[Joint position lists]
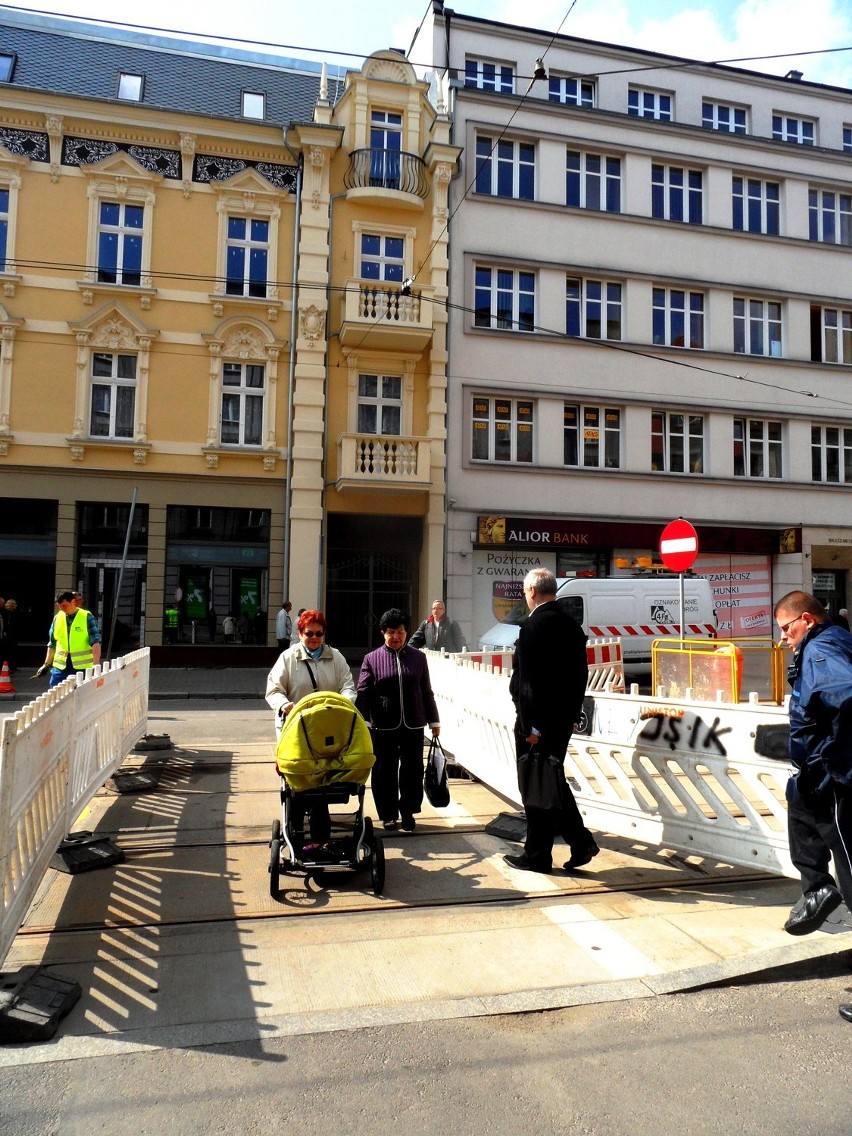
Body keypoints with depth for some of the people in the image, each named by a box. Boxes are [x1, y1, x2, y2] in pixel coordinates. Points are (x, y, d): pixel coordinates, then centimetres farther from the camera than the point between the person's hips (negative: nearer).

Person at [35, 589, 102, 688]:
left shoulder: (87, 617, -5)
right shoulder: (57, 618, 9)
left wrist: (96, 664, -21)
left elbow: (95, 642, -11)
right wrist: (46, 664, 16)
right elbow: (52, 643, 19)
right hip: (60, 667, 4)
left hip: (82, 667, -4)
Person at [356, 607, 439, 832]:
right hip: (383, 727, -1)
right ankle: (388, 814, 23)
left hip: (413, 725, 2)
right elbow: (363, 693, -4)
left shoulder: (418, 657, 7)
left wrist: (433, 721, 13)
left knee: (412, 770, 8)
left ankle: (408, 813, 24)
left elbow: (426, 692, 11)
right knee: (385, 772, 8)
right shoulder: (372, 659, 0)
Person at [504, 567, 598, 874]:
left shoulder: (533, 626, -17)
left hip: (537, 721, -8)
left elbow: (527, 680, -21)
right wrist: (571, 715, 18)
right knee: (552, 780, 19)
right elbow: (580, 675, 13)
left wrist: (530, 725, -18)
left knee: (535, 786, 3)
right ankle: (580, 841, 19)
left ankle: (537, 856, 12)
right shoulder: (572, 625, 9)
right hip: (563, 719, 8)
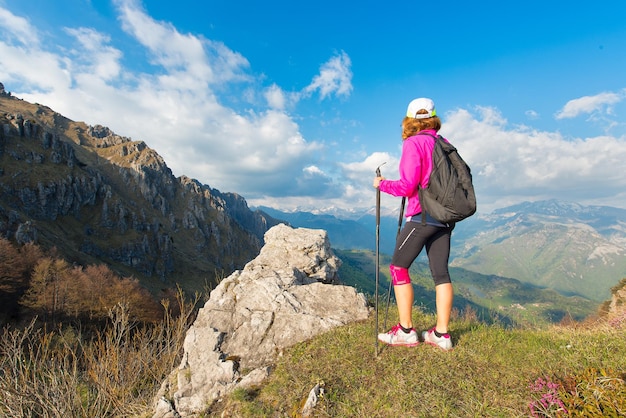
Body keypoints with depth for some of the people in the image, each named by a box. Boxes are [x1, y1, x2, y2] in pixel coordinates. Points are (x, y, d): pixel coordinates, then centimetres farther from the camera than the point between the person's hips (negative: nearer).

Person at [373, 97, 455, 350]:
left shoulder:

## WHAT YOU SHOULD DO
Return every record exactly, leaving out the pictures.

## SOLUTION FOR THIS PROBLEM
Body keypoints with depth for some of the people in the image, each named by a box. Boxes are [x1, y1, x2, y2] in pixel coordinates. Points are (x, y, d): pixel coordinates, then centimetres farther from the camera than the point between the person's hips (negative: nearer).

Person at [35, 589, 102, 688]:
left shoulder: (87, 617, -5)
right shoulder: (57, 618, 9)
left wrist: (96, 664, -21)
left elbow: (95, 642, -11)
right wrist: (46, 664, 16)
right elbow: (52, 643, 19)
right hip: (60, 667, 4)
left hip: (82, 667, -4)
Person at [356, 607, 439, 832]:
right hip: (383, 727, -1)
right ankle: (388, 814, 23)
left hip: (413, 725, 2)
right elbow: (363, 693, -4)
left shoulder: (418, 657, 7)
left wrist: (433, 721, 13)
left knee: (412, 770, 8)
left ankle: (408, 813, 24)
left elbow: (426, 692, 11)
right knee: (385, 772, 8)
right shoulder: (372, 659, 0)
Person at [504, 567, 598, 874]:
left shoulder: (533, 626, -17)
left hip: (537, 721, -8)
left elbow: (527, 680, -21)
right wrist: (571, 715, 18)
right knee: (552, 780, 19)
right elbow: (580, 675, 13)
left wrist: (530, 725, -18)
left knee: (535, 786, 3)
right ankle: (580, 841, 19)
left ankle: (537, 856, 12)
right shoulder: (572, 625, 9)
right hip: (563, 719, 8)
Body keypoints with depth for some of the people in the image, each named by a box. Boxes are [x1, y1, x2, y2] in pixel coordinates. Points are (x, y, d): pixel coordinates, then centimetres farther from the camera than the point between the person's hips (negative: nearer).

Person at [373, 97, 455, 350]:
left shoulder:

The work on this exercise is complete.